Дверь не заперта. Распахиваю ее – и сердце замирает. Все здесь точь-в-точь так же, как было при Амброузе, даже кисточки лежат на тех же местах. Кажется, сам хозяин войдет с минуты на минуту. Даже запах прежний – смесь скипидара, сигарет и масляных красок. И покрывало на продавленном диване – то самое, синее с белым узором – словно на китайской вазе. Только оно еще больше полиняло и обтрепалось по краям. С покрывала мой взгляд скользит к рабочему столу – а над столом, на стене, как и семнадцать лет назад, приколота бумажка.

Завязавших наркоманов не бывает; бывают наркоманы, которые достаточно долго не развязываются.

Ох, Амброуз.

Словно чья-то костлявая рука схватила меня за горло.

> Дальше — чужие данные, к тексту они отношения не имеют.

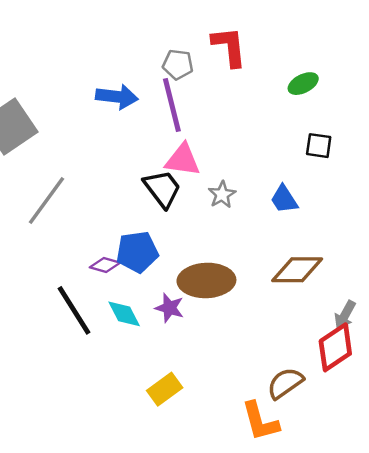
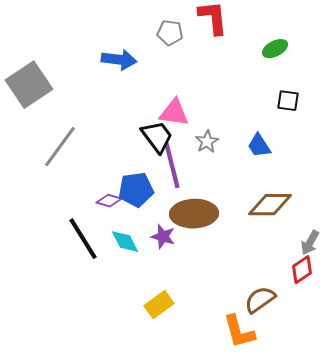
purple line: (172, 105) -> (172, 166), moved
red diamond: (335, 347) -> (302, 270), size x0.7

В сердце вскипает яростная решимость. Нет уж, я докопаюсь до истины! Не ради собственного спокойствия; по крайней мере, не только ради него. Я вызнаю правду ради человека, которого любила, который дал мне приют, и утешение, и сочувствие как раз в тот период, когда я больше всего в этом нуждалась.

Не могу, подобно Люку, назвать Амброуза отцом. У меня был и есть родной отец. Тогда он был раздавлен горем, черств ко мне, занят маминой болезнью и попытками с ней свыкнуться – но все-таки. Что касается Амброуза, он заменил мне отца на время, на год. Стал тем, у кого можно искать любви и понимания, тем, кто принял меня, кто проявлял безграничное терпение – и находился в шаговой доступности. Во всех смыслах.

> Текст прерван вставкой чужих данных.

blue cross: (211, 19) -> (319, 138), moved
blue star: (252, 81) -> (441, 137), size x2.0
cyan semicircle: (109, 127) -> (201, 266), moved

За это я всегда буду любить Амброуза. Мысль о его смерти – и о моей роли в этой трагедии – вселяет в меня непривычную ярость. Ярость так сильна, что заглушает голос разума, велящий немедленно бежать прочь из этого дома, возвращаться в Лондон. Ярость заставляет игнорировать ответственность за Фрейю, которая, уж конечно, подвергается здесь опасности. Ярость вытеснила все прежние страхи, перекроила поведенческие клише.

В своей ярости я уподобилась Люку.

Обшарив все комнаты, бегу вниз по шаткой лестнице, к шкафу. Хоть бы Кейт не перепрятала записку, пока меня не было.

Записка на месте. Там же, откуда Кейт достала ее только вчера; среди других бумаг, перетянутых красной бечевкой.